A foster dog meets a potential adopter online. (Courtesy | KC Pet Project)

“Cats don’t do well with transition,” Fugate said, to some, perhaps stating the obvious. “If you think about putting a cat in a carrier and taking it back to the shelter where it didn’t like being in the first place, and then thrusting it upon a new family — you’re not setting that cat up for success.”

In addition to streamlining the home-to-home adoption process, Fugate says a deep network of foster homes and virtual meetings might allow animal welfare groups like KC Pet Project to put more resources toward intake and support community-based pet reunification through platforms like neighborhood Facebook pages or the Nextdoor app. 

“We were inundated with calls the first week or so (of virtual adoptions),” said Waugh, adding that it might be too early to tell which, if any, of Wayside Waifs’ adjustments to the adoption process should be further implemented down the road.
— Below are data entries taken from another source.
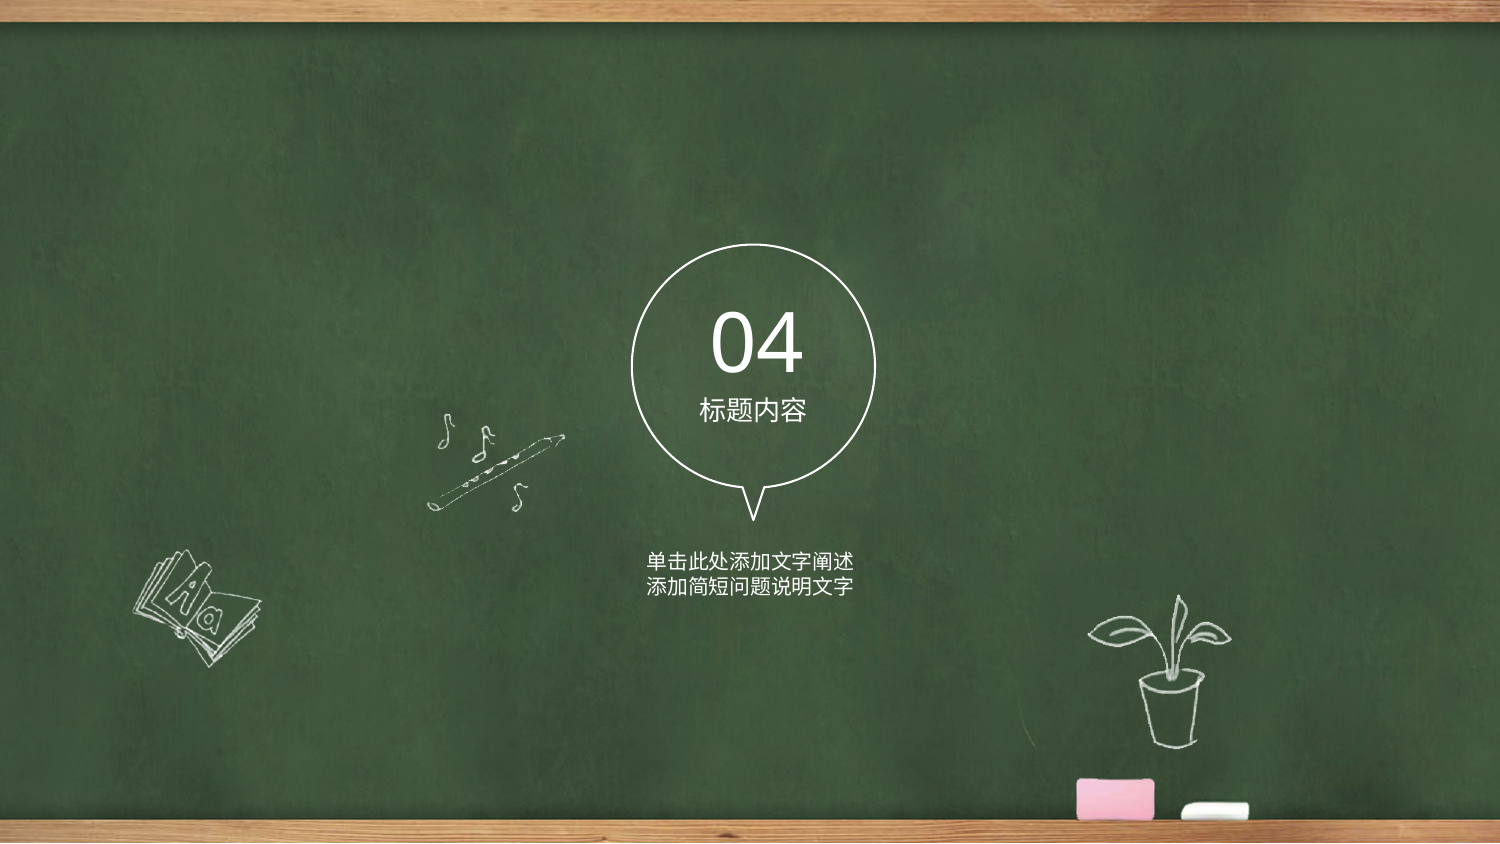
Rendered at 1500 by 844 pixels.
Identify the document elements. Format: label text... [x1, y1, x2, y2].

picture [0, 0, 1500, 844]
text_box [631, 244, 876, 521]
text_box 单击此处添加文字阐述 添加简短问题说明文字 [631, 541, 875, 607]
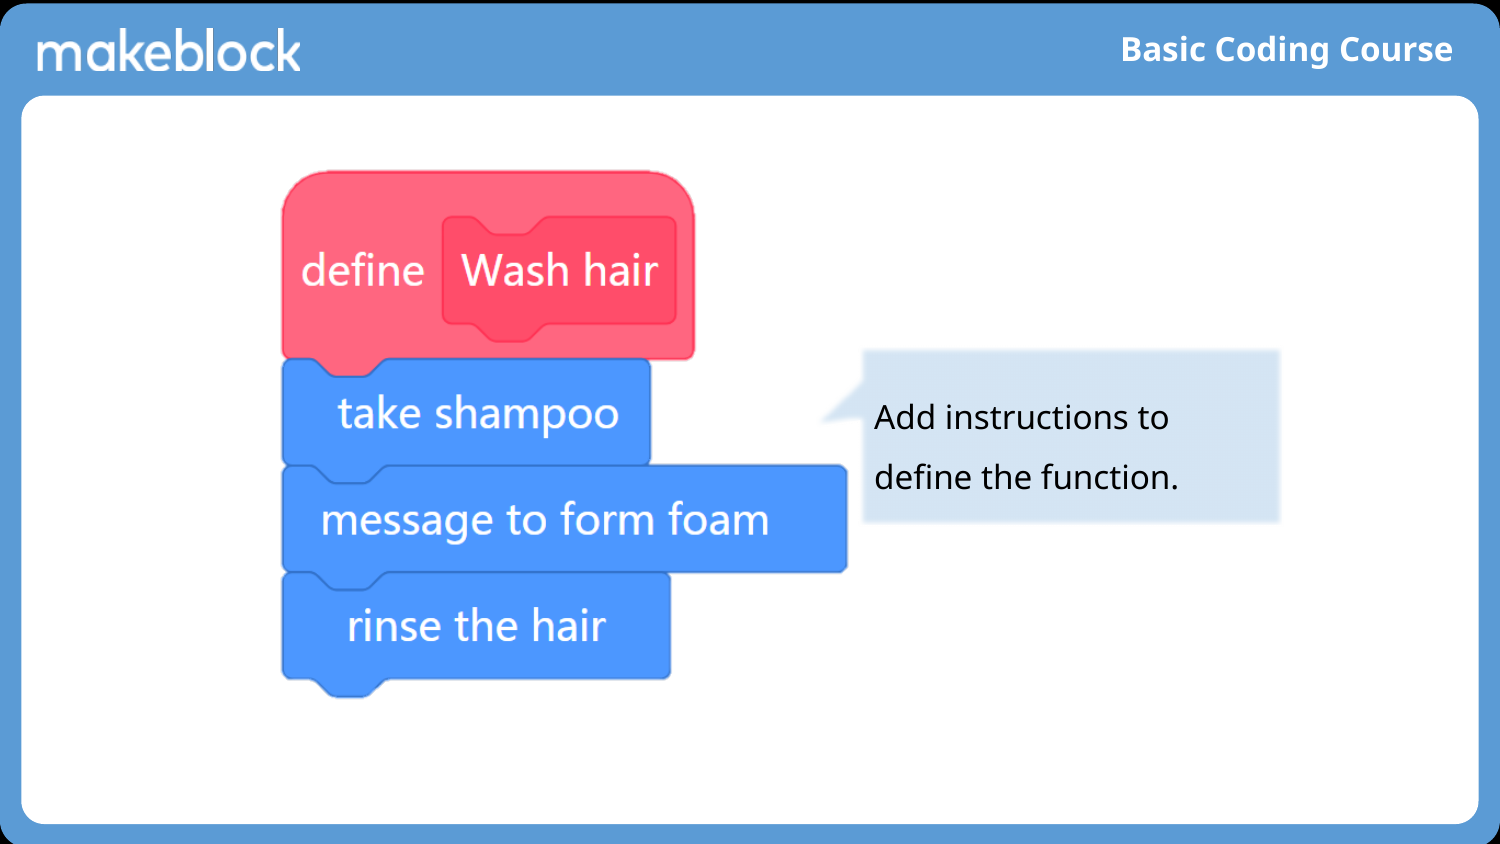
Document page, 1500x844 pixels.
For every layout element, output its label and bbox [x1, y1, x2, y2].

picture [273, 163, 865, 708]
text_box [0, 3, 1500, 844]
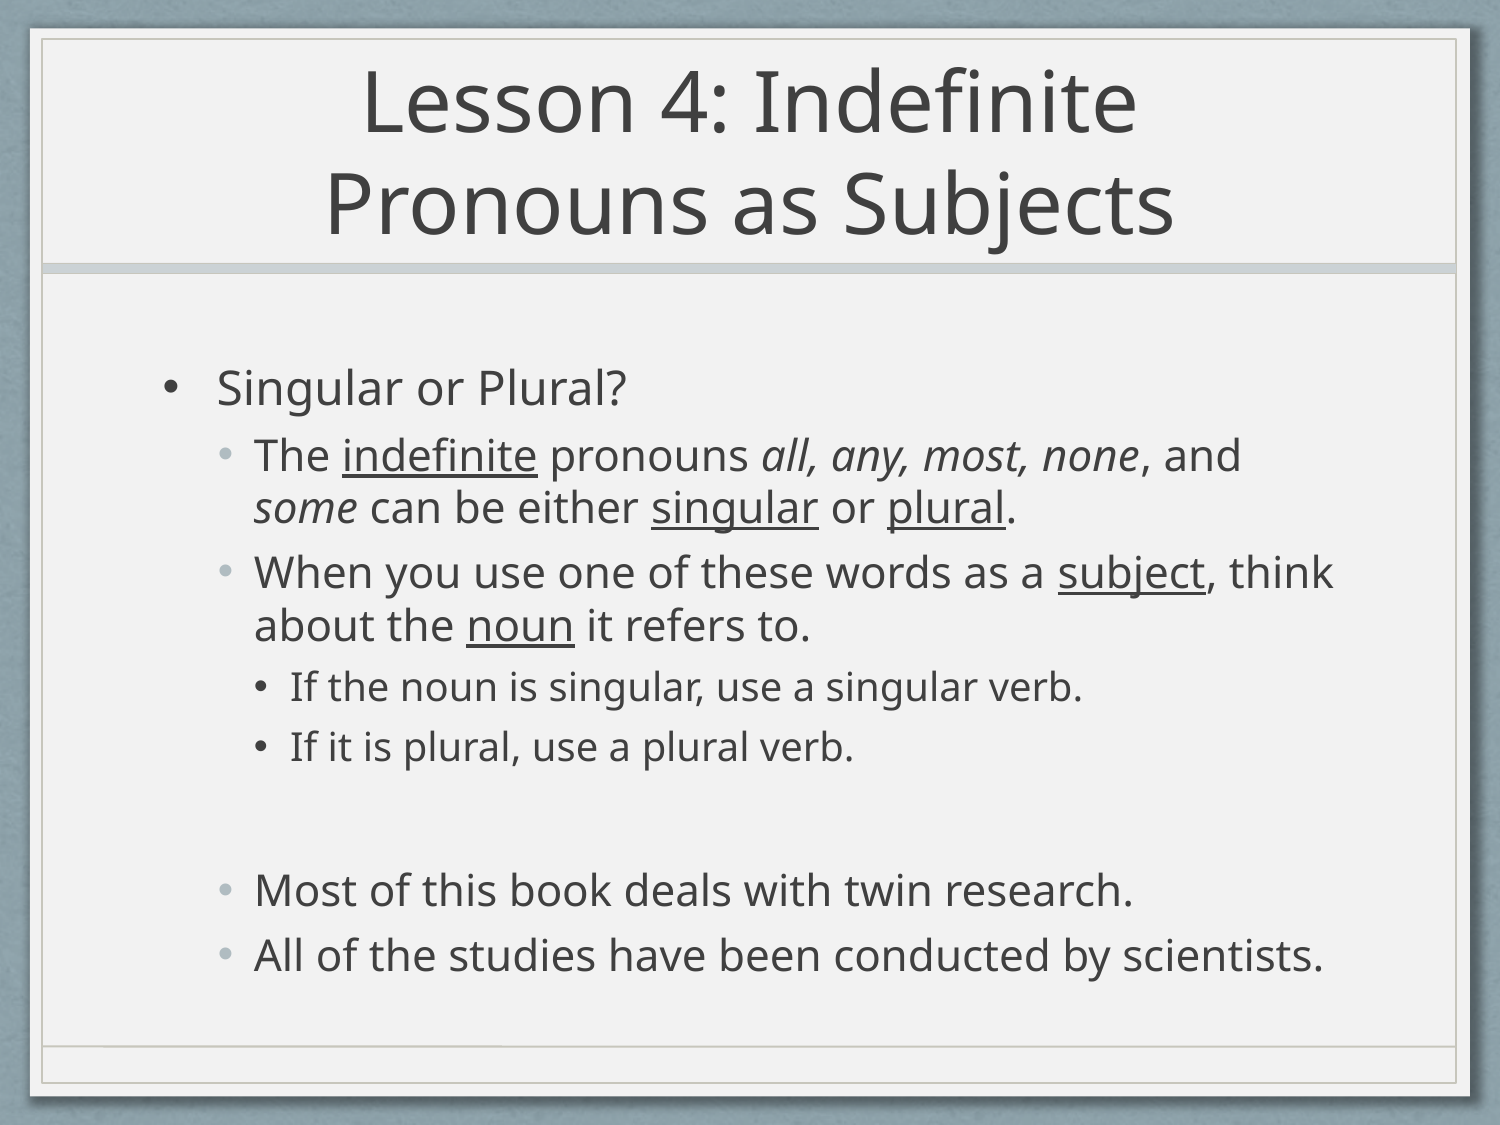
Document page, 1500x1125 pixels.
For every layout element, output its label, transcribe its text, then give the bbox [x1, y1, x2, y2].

list Singular or Plural? The indefinite pronouns all, any, most, none, and some can be either singular or plural. When you use one of these words as a subject, think about the noun it refers to. If the noun is singular, use a singular verb. If it is plural, use a plural verb. Most of this book deals with twin research. All of the studies have been conducted by scientists. [147, 350, 1353, 995]
title Lesson 4: Indefinite Pronouns as Subjects [147, 40, 1353, 260]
She says that while face-to-face meetings with potential adopters is certainly prefered, there is definitely an overarching positive that has come out of these uncertain times.

“I think people realize how important animals are in their lives. Being home and alone can be really doom and gloom and depressing at times,” Waugh said. “At the beginning, when all this was happening and there was a lot of uncertainty, animals really do provide stability. It’s that happiness that people cling to.”

“It definitely helped me,” McArthur said. “I’m taking her for walks all day or working to train her, so it definitely gives me something to do. She keeps me very active as well… I feel like now I haven’t had time to sit down and watch a movie because she keeps me that busy. That’s a good thing for sure.”